# YM2000 - 3PT Cat1 PTO Log Splitter?



## jfobel (Oct 12, 2009)

Hello,

I am new to the forum so please excuse me if there is a post already containing this info. I have searched the forums and could not locate one.

I have a YM2000 22hp diesel Yanmar tractor with cat1 3pt pto. I would like to know if anyone has purchased a Log Splitter and successfully mounted it (and used it) on their yanmar.


I have some fairly large Oaks and Hickory trees I would like to split. I reside in East Texas.

Thanks,


Jack


----------



## chrpmaster (May 5, 2004)

First of all Welcome to The Tractor Forum jfobel!

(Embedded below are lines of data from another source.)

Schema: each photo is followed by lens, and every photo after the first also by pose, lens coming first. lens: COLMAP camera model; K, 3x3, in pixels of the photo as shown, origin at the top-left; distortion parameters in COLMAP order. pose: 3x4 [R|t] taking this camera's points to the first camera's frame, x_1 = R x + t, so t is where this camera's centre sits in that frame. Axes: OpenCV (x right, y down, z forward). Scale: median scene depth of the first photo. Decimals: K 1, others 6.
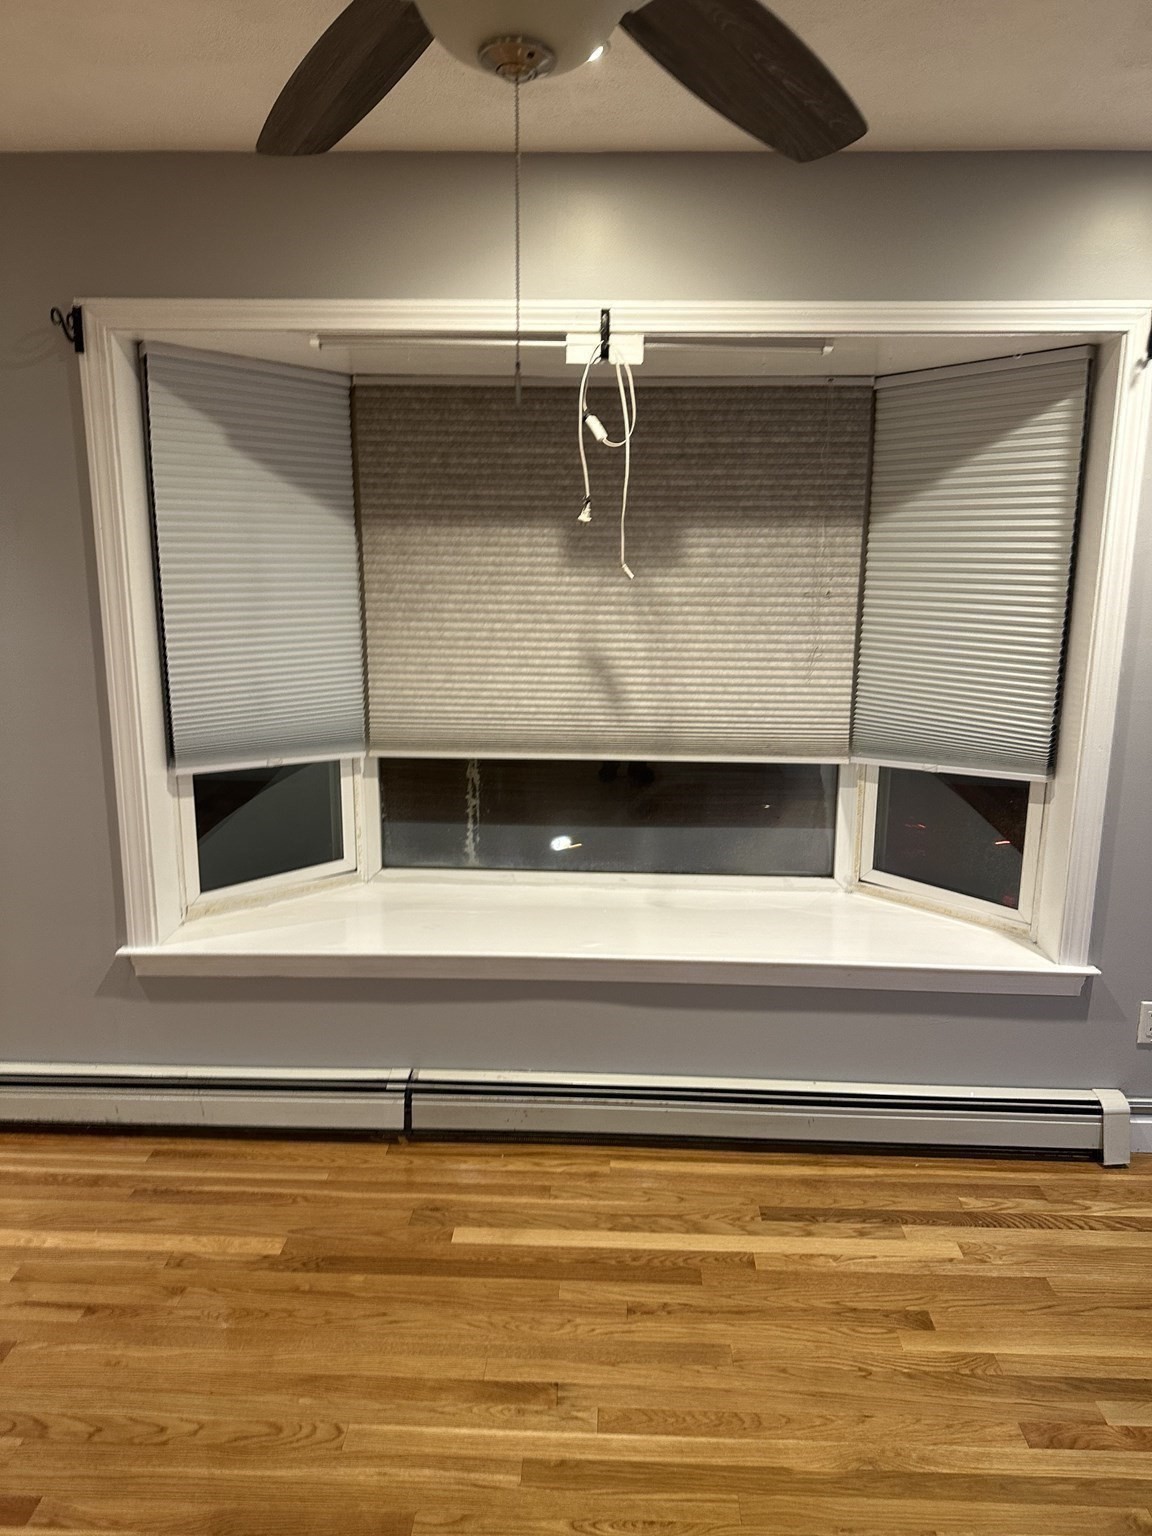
lens RADIAL K [[1073.2, 0, 584.0], [0, 1073.2, 764.0], [0, 0, 1]] dist [0.148134, -0.252731]
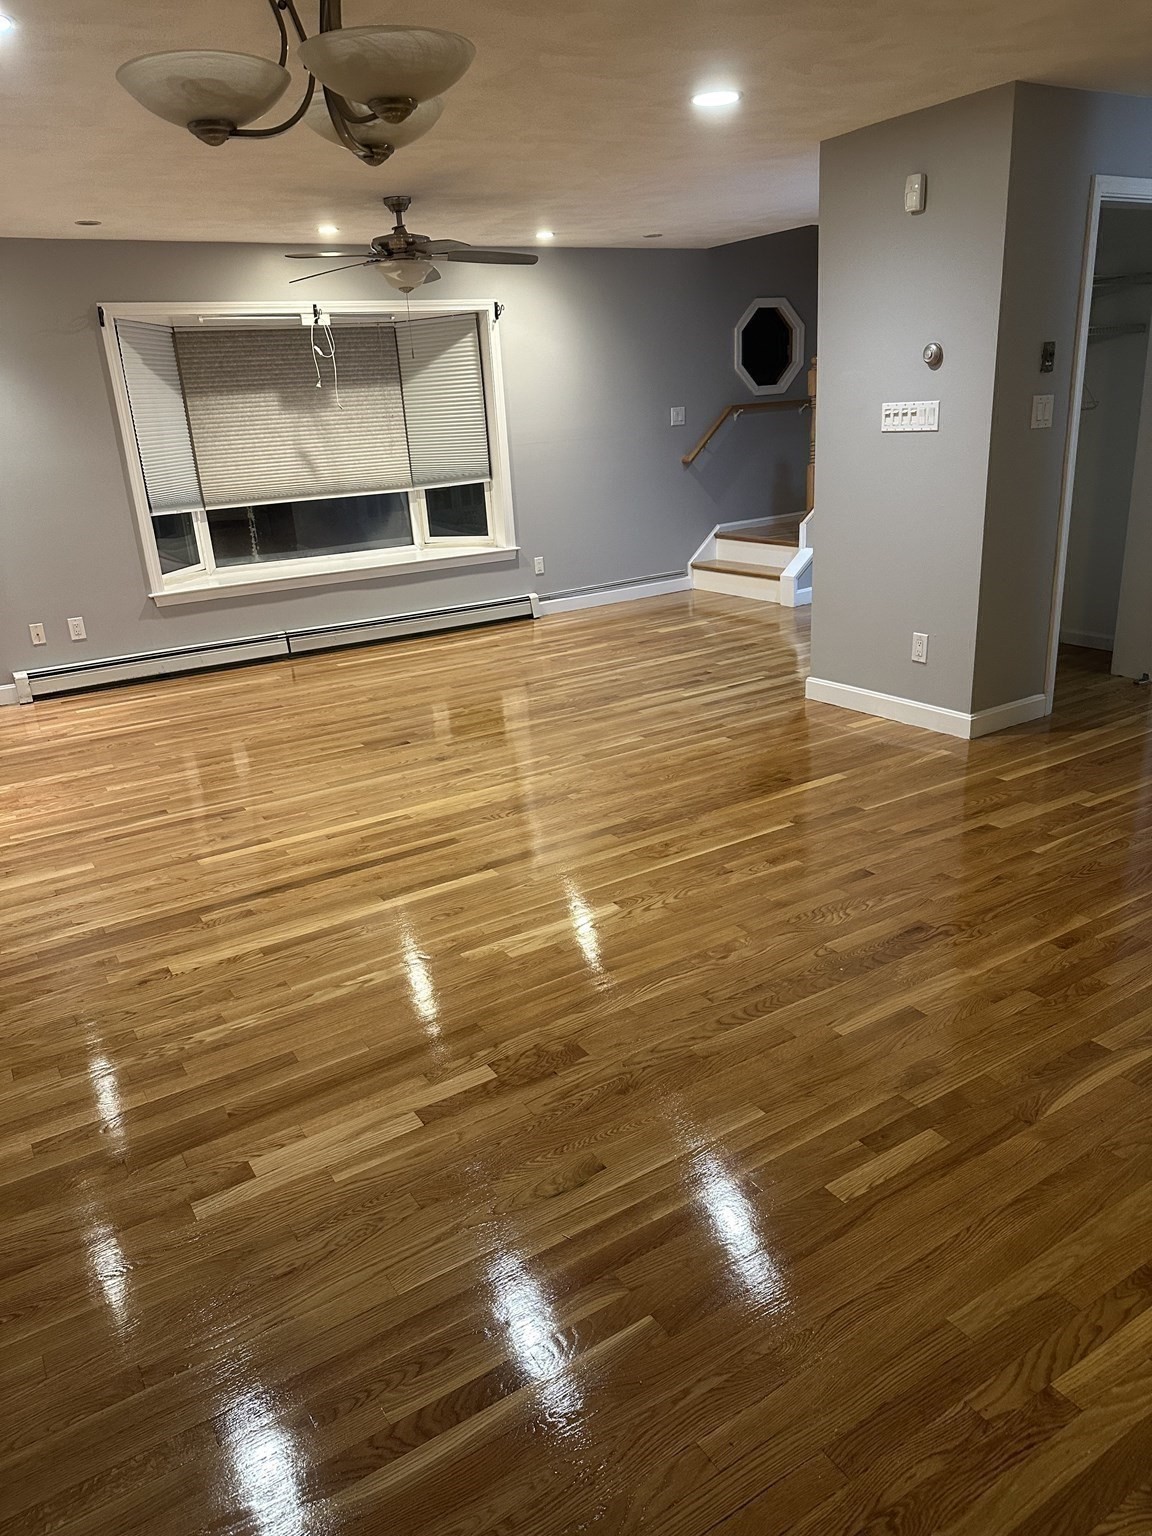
lens RADIAL K [[1060.3, 0, 576.0], [0, 1060.3, 775.2], [0, 0, 1]] dist [0.144983, -0.238498]
pose [[0.829622, -0.240897, 0.503682, -0.888573], [0.179523, 0.969319, 0.167903, 0.306287], [-0.528676, -0.048874, 0.847416, -1.363420]]
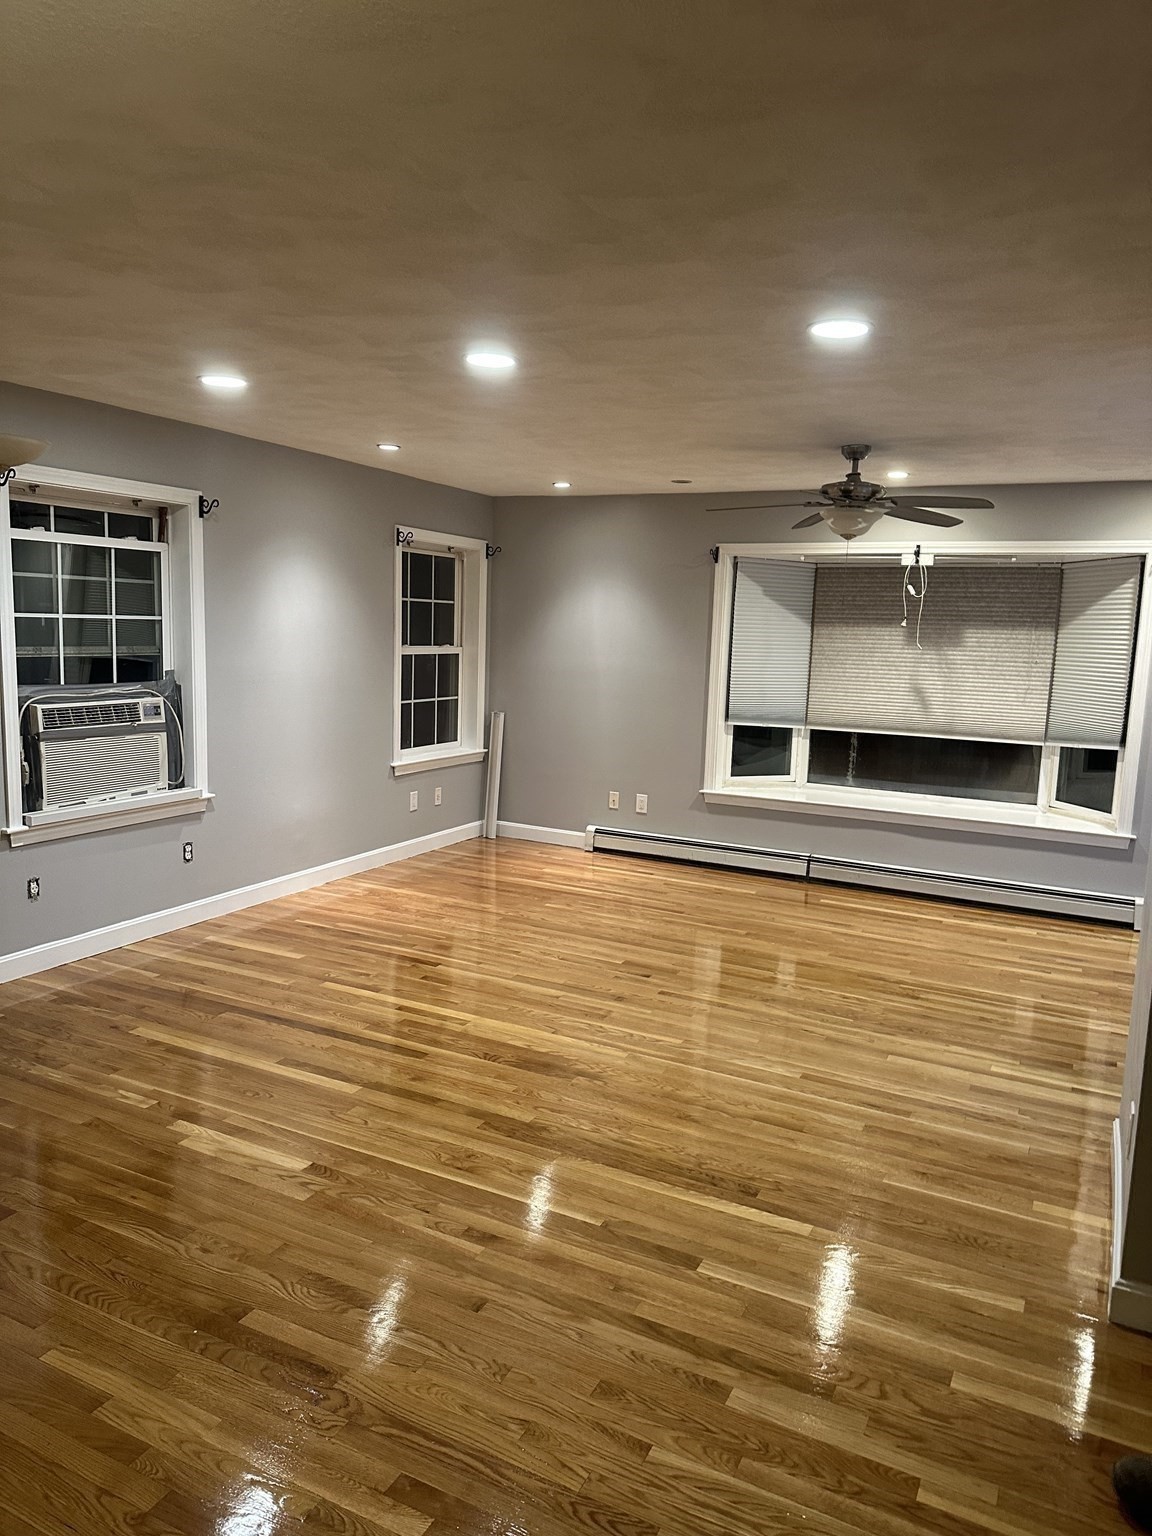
lens RADIAL K [[1060.3, 0, 576.0], [0, 1060.3, 775.2], [0, 0, 1]] dist [0.144983, -0.238498]
pose [[0.909119, 0.081326, -0.408520, 0.309543], [-0.111038, 0.992582, -0.049507, 0.281044], [0.401464, 0.090369, 0.911406, -1.330279]]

I have not used a mounted log splitter on my Yanmar but don't know why you couldn't. Are you thinking of tapping the tractor hydraulics to power the logsplitter? There have been several others who have done this that I have read about and you should have plenty of power to do the same. 

Andy


----------



## jfobel (Oct 12, 2009)

Thanks. Glad to be here...

Here is a photo of a splitter. These tend to be much cheaper than a complete, stand-alone one. Although, I would love to hear a successful story from a Yanmar owner using one of these on their tractor.

Thanks again...


Jack


----------